In 1995, when government invited people to launch claims, the six villages joined hands to launch one claim because the land they were evicted from was now called Tweerivier 197 JQ.
In 1999 they succeeded with their claim and government bought back 6 100 hectares of land on their behalf. Efforts by community members to return to their ancestral land were delayed by infighting. Other members from different villages launched a counter claim and that distracted the process.
According to community member Charles Moagi, government told them that until they sorted out their differences, no land would be handed over to them. “The counter claim by others and the infighting dealt the two groups a blow as both of them could not receive the land they had claimed,” he said.

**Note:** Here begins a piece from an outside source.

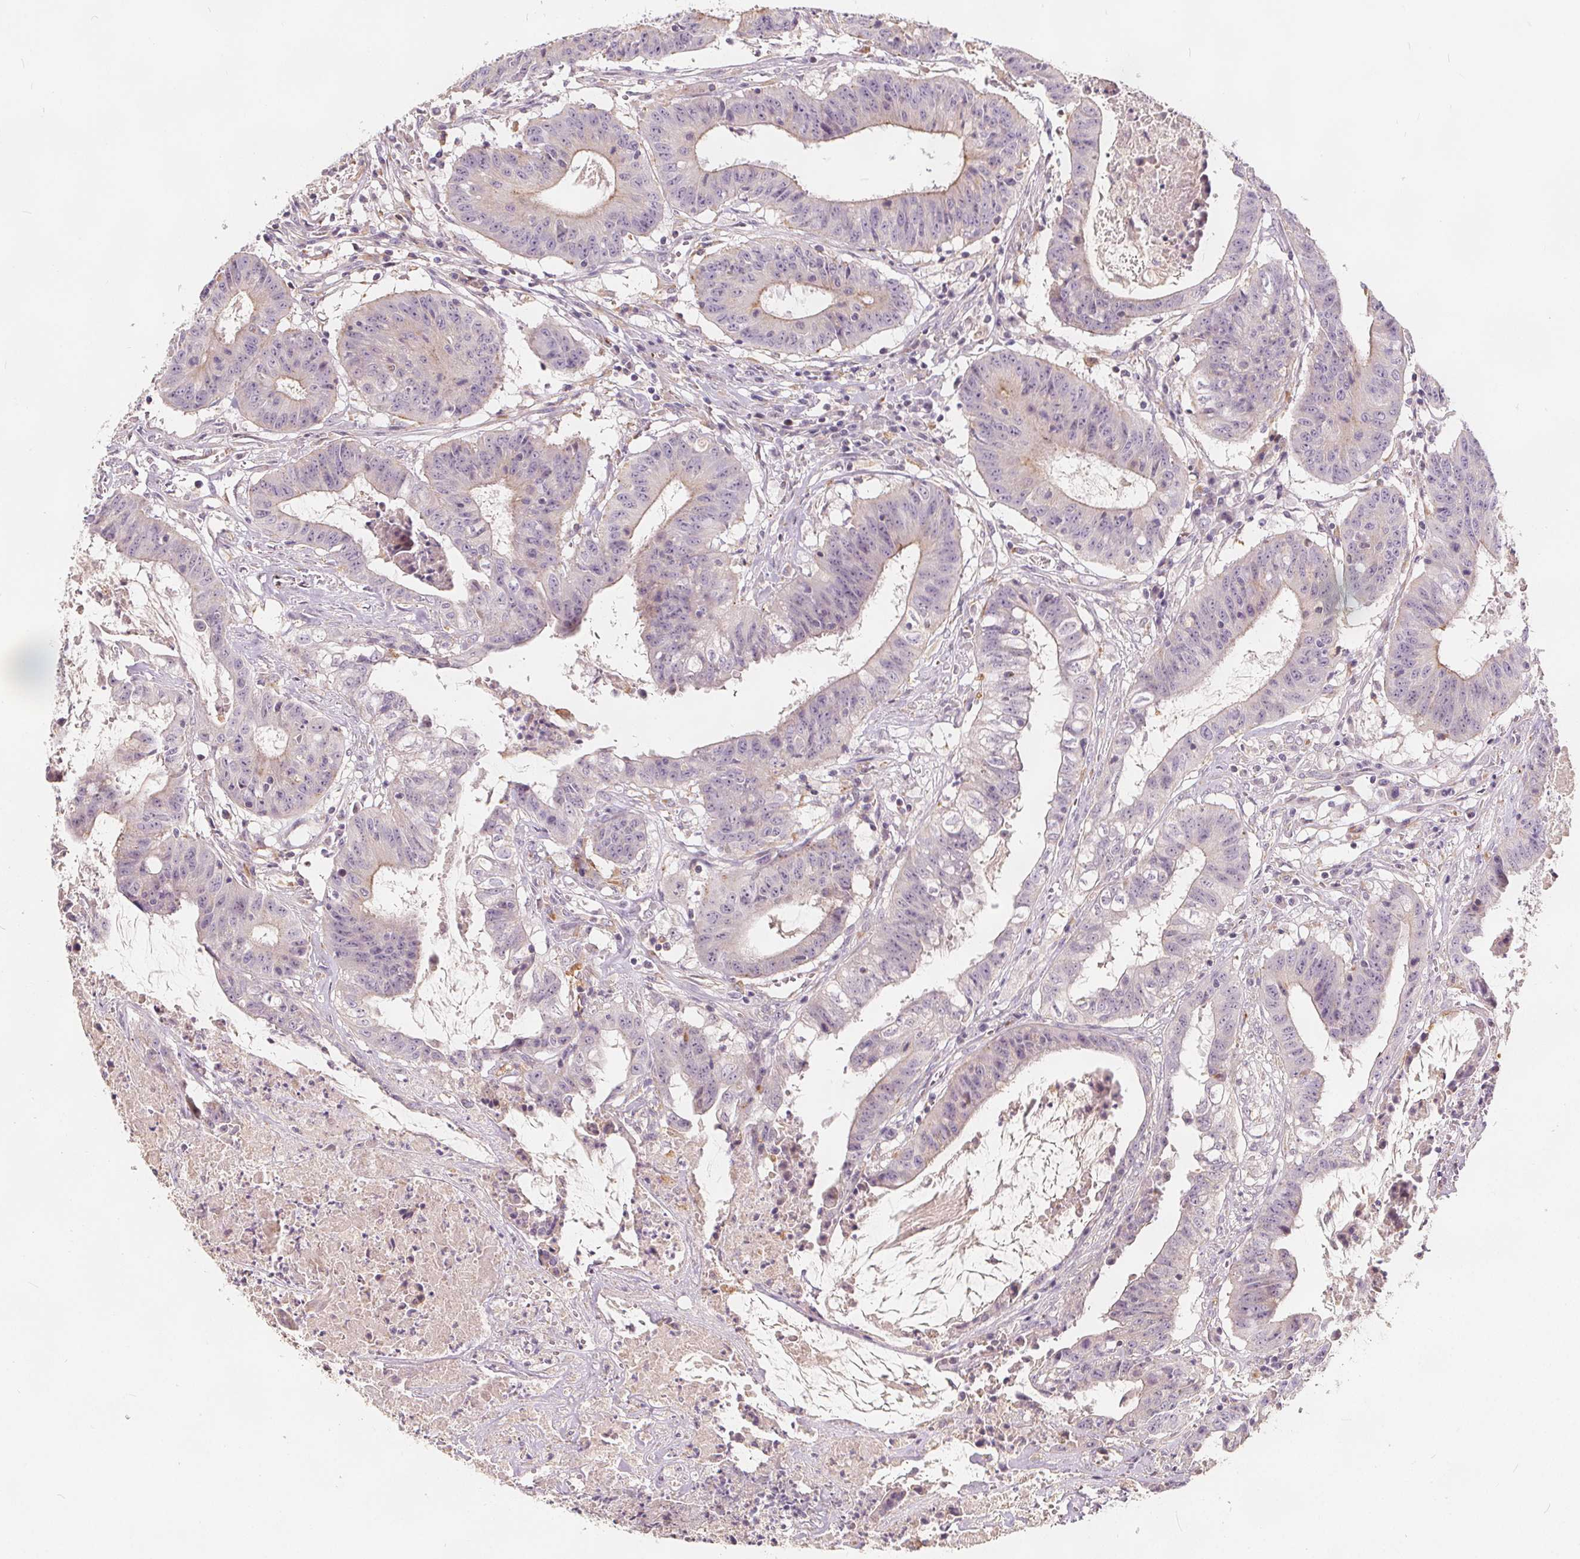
{"staining": {"intensity": "weak", "quantity": "<25%", "location": "cytoplasmic/membranous"}, "tissue": "colorectal cancer", "cell_type": "Tumor cells", "image_type": "cancer", "snomed": [{"axis": "morphology", "description": "Adenocarcinoma, NOS"}, {"axis": "topography", "description": "Colon"}], "caption": "Tumor cells show no significant staining in colorectal cancer. (Brightfield microscopy of DAB IHC at high magnification).", "gene": "DRC3", "patient": {"sex": "male", "age": 33}}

In 2004 the two groups decided to come together, formed a Communal Property Association (CPA) and launched a joint claim. That’s when things started to move in the right direction. They agreed on the name Dikgatlhong for the CPA and came up with a memorandum of agreement binding them to work together.
“Dikgatlhong was chosen because the name itself means the coming together and it united the two groups. We realised that the infighting wasted a lot of energy and time, hence we came together,” said Moagi, chairperson of the Dikgatlhong CPA, which represents 203 families.
The CPA manages the land, which is divided into various sections, on behalf of the families. Dikgatlhong Game Farming and Lodge occupies 2 000 hectares, irrigation crops occupies 3 340 hectares, and the cattle farming project occupies 565 hectare - all of which was bought by the Department of Rural Development and Land Reform for the community. The farm produces maize, soya beans, sunflowers and vegetables.
“Though the land belonged to our ancestors, government wanted us to explain in detail what we wanted to do with the land and that’s when we came up with what we called the master plan. That plan explained in detail what we wanted to do.
“It spoke about our plans to lease some of the land, to plough some of the land and to involve our young people in the running of the lodge,” explained Moagi.
He added that to prevent the possibility of the farm collapsing, they established a good working relationship with the previous occupants of the farm. “We retained the skilled people who were working on the farm to ensure that there was continuity and skills transfer.”
The lodge created 25 direct jobs and employed locals from different villages. It created part time jobs and there’s also talk of starting a bursary scheme for young people who want to pursue a career in farming, game and wildlife conservation.
Moagi said the secret of Dikgatlhong’s success was that they did not antagonise the previous owners and occupants of the farm. He warned other CPAs not to fall into the trap of alienating the previous owners of land, as this would prevent skills transfer to the new occupants.